Section 1 of the Unfair Dismissals Acts 1977 -2007 defines dismissal as: -
- (a) the termination by his employer of the employee's contract of employment with the employer, whether prior notice of the termination was or was not given to the employee,
(b) the termination by the employee of his contract of employment with his employer, whether prior notice of the termination was or was not given to the employer, in circumstances in which, because of the conduct of the employer, the employee was or would have been entitled, or it was or would have been reasonable for the employee, to terminate the contract of employment without giving prior notice of the termination to the employer, or
(c) the expiration of a contract of employment for a fixed term without its being renewed under the same contract or, in the case of a contract for a specified purpose (being a purpose of such a kind that the duration of the contract was limited but was, at the time of its making, incapable of precise ascertainment), the cesser of the purpose;
The Court has given serious consideration to the submissions made by both parties regarding the alleged penalisation incident. Section 26 could only avail the Complainant if it were established that there was a dismissal. The Respondent disputes that there was a dismissal at all.Included in the Complainant’s documentation to the Court was a copy of a letter dated 6thAugust 2013, from the Respondent and addressed to the Complainant, informing him of its efforts to try and contact him in respect of available work, however, it stated that it received no response from him. It requested him to contact the Respondent in regard to his intention in respect of his employment with the Respondent as it had noticed that he was now working with a competitor. Mr Grogan acknowledged that the Complainant had received this letter but stated that at this point the Complainant was in the process of pursuing his claims under this Act and under other employment rights legislation and decided not to respond.

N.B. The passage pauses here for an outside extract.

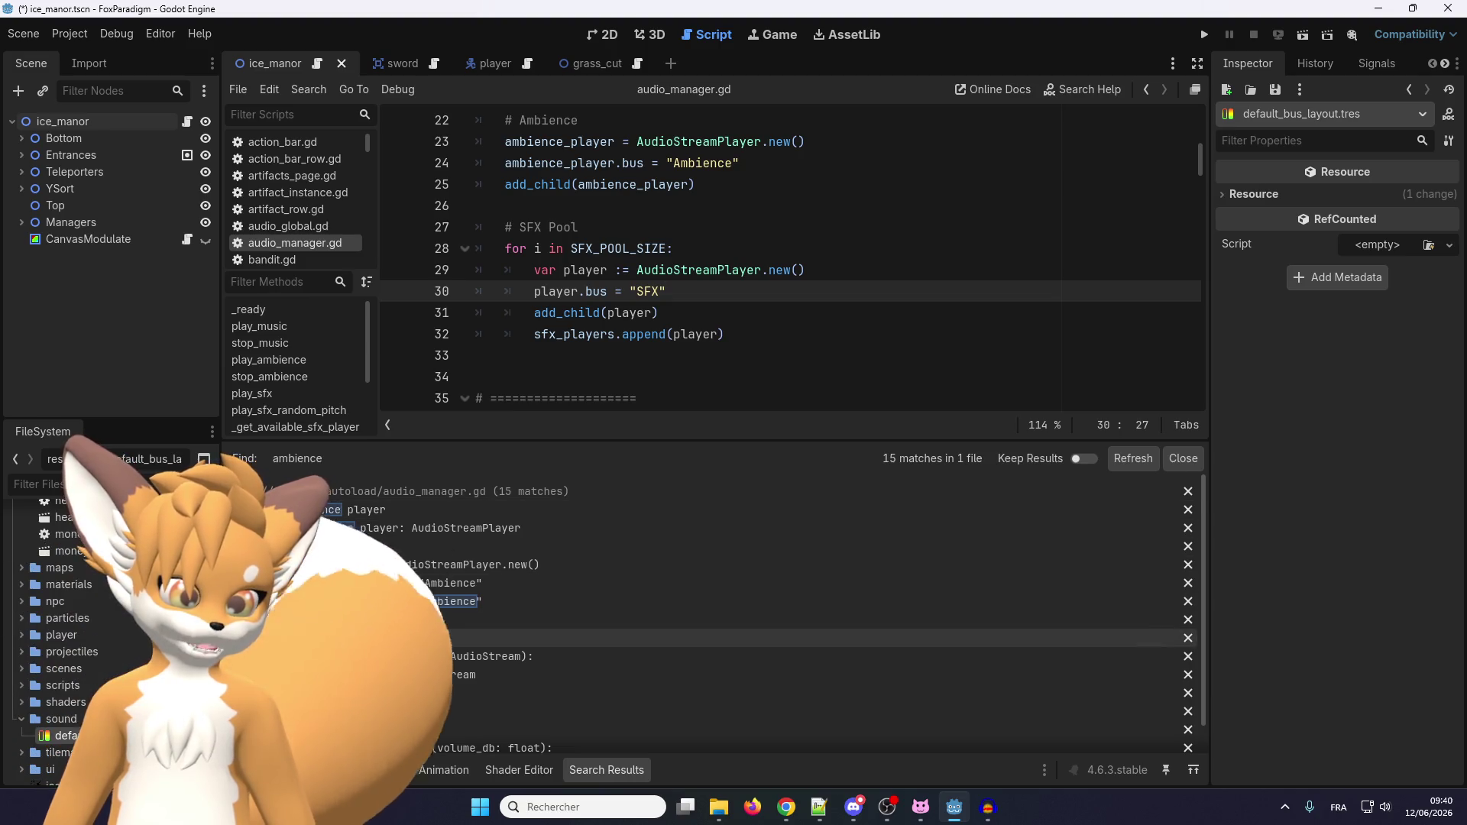
pyautogui.scroll(-1, 442, 638)
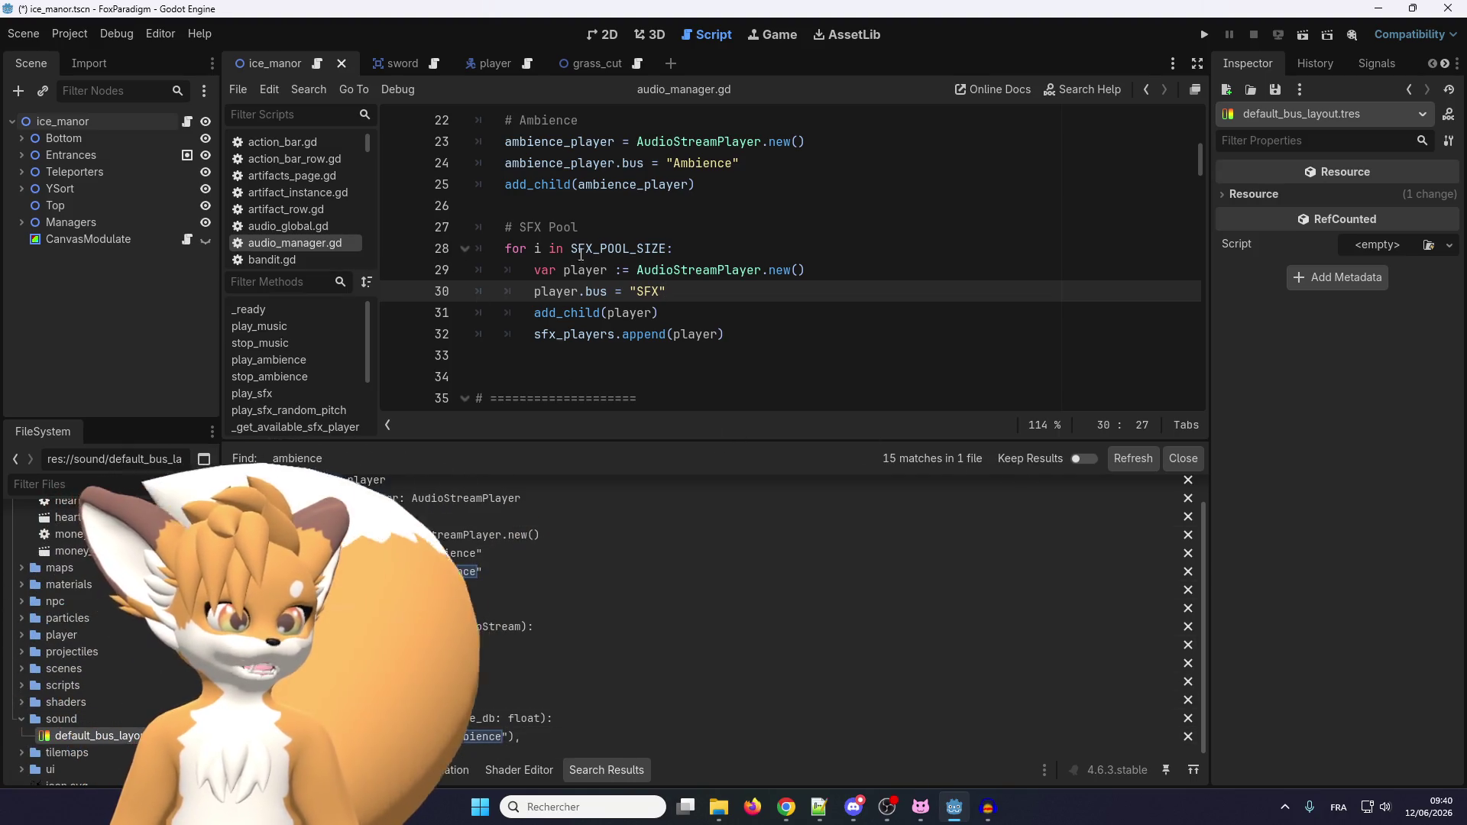
pyautogui.scroll(-2, 764, 267)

The Court is of the view that this letter is highly significant as it clearly puts the question of whether or not there was a dismissal at all into question. On the basis of this evidence the Court is satisfied that the Complainant has not established facts from which it could be established that a dismissal took place at all. Consequently Section 26 of the Act has no application in this case, therefore the Court finds that the Complainant’s complaint under Section 26 of the Act is not well-founded.
Determination
For the reasons set out herein the Court is satisfied that the Complainant's complaints under the Act are not well-founded. Accordingly his appeal is disallowed, the Respondent’s appeal is upheld and the decision of the Rights Commissioner is varied in that regard.
Signed on behalf of the Labour Court
Caroline Jenkinson
14th August 2015______________________
JMcCDeputy Chairman
NOTE
Enquiries concerning this Determination should be addressed to Jonathan McCabe, Court Secretary.